Nevertheless, standard neuronavigation remains the method of choice for craniotomies and skull base surgeries, since most bony structures remain in place throughout the operation, providing stable anatomical landmarks.
In our opinion, comparing intraoperative ultrasound (ioUS) with intraoperative MRI (ioMRI) is inappropriate for several reasons. The use of ioMRI requires additional infrastructure, MRI-compatible instruments, and specific patient positioning. One of the key advantages of our ioUS technique with guiding silicone applicators is that it requires no additional preparation or specialized instruments. Only silicone applicators, which are used in every case, and an ultrasound machine—available in almost any hospital—are necessary.
Furthermore, the use of ioMRI for real-time navigation is not feasible. Typically, ioMRI is employed to assess residual tumor during surgery and provides higher accuracy compared to ioUS. However, even with all technological advancements, ioMRI cannot identify all residual tumor tissue or reliably differentiate edema from tumor. Repeated use of ioMRI is time-consuming and inconvenient, particularly when contrast agents are used for the first scan. In contrast, our technique can be repeated at any time at the surgeon’s discretion and provides the most valuable real-time navigation.
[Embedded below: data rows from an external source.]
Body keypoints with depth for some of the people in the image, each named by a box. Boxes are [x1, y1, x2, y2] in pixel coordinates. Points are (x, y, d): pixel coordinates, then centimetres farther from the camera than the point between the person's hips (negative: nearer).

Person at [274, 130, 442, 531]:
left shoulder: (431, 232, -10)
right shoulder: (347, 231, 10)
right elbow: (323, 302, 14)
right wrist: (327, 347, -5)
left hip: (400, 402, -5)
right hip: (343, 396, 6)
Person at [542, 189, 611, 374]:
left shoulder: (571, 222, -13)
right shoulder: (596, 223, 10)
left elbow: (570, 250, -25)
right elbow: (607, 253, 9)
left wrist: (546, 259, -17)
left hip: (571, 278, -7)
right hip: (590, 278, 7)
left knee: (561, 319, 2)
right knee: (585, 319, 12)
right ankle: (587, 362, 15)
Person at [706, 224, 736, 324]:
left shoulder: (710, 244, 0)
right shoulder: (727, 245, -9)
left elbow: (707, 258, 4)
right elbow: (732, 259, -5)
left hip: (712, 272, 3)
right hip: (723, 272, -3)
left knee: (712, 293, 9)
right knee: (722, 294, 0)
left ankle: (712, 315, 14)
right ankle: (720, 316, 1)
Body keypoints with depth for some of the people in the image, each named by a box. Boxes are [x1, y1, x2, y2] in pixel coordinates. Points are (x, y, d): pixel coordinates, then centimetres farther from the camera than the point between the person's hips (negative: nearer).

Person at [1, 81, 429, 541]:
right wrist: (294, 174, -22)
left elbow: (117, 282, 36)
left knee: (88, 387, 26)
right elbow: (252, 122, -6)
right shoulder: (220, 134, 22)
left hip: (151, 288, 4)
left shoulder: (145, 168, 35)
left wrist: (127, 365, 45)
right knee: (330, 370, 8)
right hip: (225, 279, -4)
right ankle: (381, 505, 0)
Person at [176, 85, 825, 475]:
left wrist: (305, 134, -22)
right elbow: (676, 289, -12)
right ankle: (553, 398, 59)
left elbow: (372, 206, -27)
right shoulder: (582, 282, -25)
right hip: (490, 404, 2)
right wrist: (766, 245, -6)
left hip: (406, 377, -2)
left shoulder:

If ioUS is compared to a car, ioMRI can be likened to an airplane. Both are necessary, but the car is used daily and is simple to operate, whereas the airplane is needed only occasionally and is more complex to use. There are certain “distances” that can only be covered by a car, only by an airplane, or by both. Similarly, we may use ioMRI alone, ioUS alone, or a combination of both methods in selected cases.
Any neurosurgeon familiar with ultrasound imaging and able to integrate 3D MRI data with surgical anatomy can master the ioUS technique with guiding silicone applicators within a few minutes. For surgeons without prior ultrasound experience, assistance from colleagues in the radiology department may be helpful during the initial training phase. However, once the technique is mastered, we strongly recommend that intraoperative ultrasound examination be performed by the neurosurgeon conducting the operation.
It is important to note that the use of ioUS does not increase surgical time, while it significantly improves both accuracy and safety. Nevertheless, ioUS has certain limitations, primarily related to the operator and technical execution, such as artifacts, use of inappropriate accessories, insufficient skills, or lack of experience [29,34]. In selected cases, the use of ioMRI or contrast-enhanced ultrasound may yield more accurate results, particularly for assessing residual tumor during surgery [10,30,35].
Thanks to its ability to provide continuous real-time imaging and immunity to brain shift and intraoperative parenchymal changes, ioUS plays a key role in our practice as an intraoperative imaging tool. Moreover, it is relatively inexpensive and available in almost every hospital, making it easy to implement in neurosurgical operating rooms.
As demonstrated in this study, the ioUS technique with guiding silicone applicators allows for safer and more precise surgery. It promotes maximal preservation of healthy parenchyma during intervention and, consequently, leads to better clinical outcomes with reduced morbidity. In addition to its ease of use and relatively low cost, we observed the high speed, reliability, and exceptional utility of this technique.